(Passage provided)

Route Servers (RSes) play a critical role in interdomain connectivity by enabling the efficient exchange of routes among hundreds of networks. At large Internet Exchange Points (IXPs), this model supports traffic exchange at a multi-terabit scale. This makes their routing policies particularly important, as misconfigurations can propagate incorrect routes across many networks.
This post examines how RS filtering works in practice, identifies a blind spot in current approaches, and discusses its operational impact.
How route server filtering is implemented
RS filtering combines several mechanisms intended to prevent the propagation of incorrect announcements.
Basic checks typically include controls such as filtering bogon prefixes or applying AS-PATH constraints. These mechanisms mitigate common misconfigurations and are applied on ingress to each BGP session.
More advanced validation based on both Resource Public Key Infrastructure (RPKI) and Internet Routing Registry (IRR) is then applied. However, with no operational standard governing how these checks are applied, IXPs can decide to perform them on ingress, egress, or split across both directions.
A common operational model works as follows. When an UPDATE reaches the RS:
- RPKI validation is applied first.
- INVALID routes are rejected.
- NotFound routes proceed to IRR-based filtering, which applies a stricter validation with two outcomes — valid or invalid.
In practice, when RPKI returns NotFound, the validation decision depends entirely on IRR-derived policy.
How IRR-based filtering works
IRR filtering relies on AS-SET objects, which represent collections of Autonomous System Numbers (ASNs). Operators use them to define which downstream ASes they may provide transit.

IRR-based filters are automatically generated using tools such as BGPQ4. The process is straightforward, as illustrated in Figure 1:
- The IXP operator provides the AS-SET name as input. In the example, AS64505:Customers.

(End Passage provided)
(Raw data)

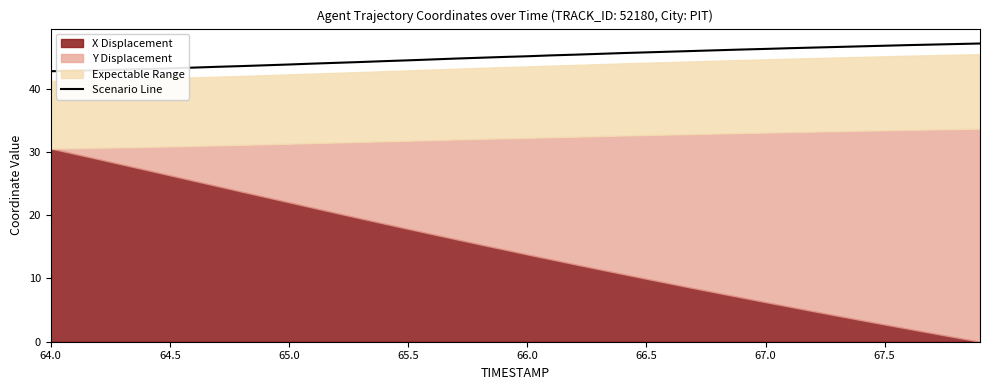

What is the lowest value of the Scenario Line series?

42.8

(End Raw data)

▸ **Work required**
Resume the post on route server filtering after its final line and keep writing it. The material has nothing to do with the post on route server filtering.

▸ **Exercise answer**
- BGPQ4 expands the AS-SET into a list of ASNs, in this case [64505, 64509, 64496].
- For each ASN, route objects are retrieved from selected IRR databases, producing the prefix list [1.1.1.0/24, 2.2.2.0/24].
- The prefix list is then compiled into a filter associated with AS64505’s session.
The resulting filter acts as a prefix whitelist. When a route is received from AS64505, the RS checks whether the prefix appears in the list. If it does, the route is accepted; otherwise, it is rejected.
Where the blind spot appears
The issue is that AS-SET-based filtering reduces authorization to a single question: Does the prefix appear in the list generated from the member’s AS-SET?
During the AS-SET expansion, the binding between the prefix and the authorized ASN may be lost. In practice, the RS checks only whether the prefix is in the filter, not whether the origin AS is authorized to announce it.
This means that, under certain conditions, an invalid announcement may still be accepted.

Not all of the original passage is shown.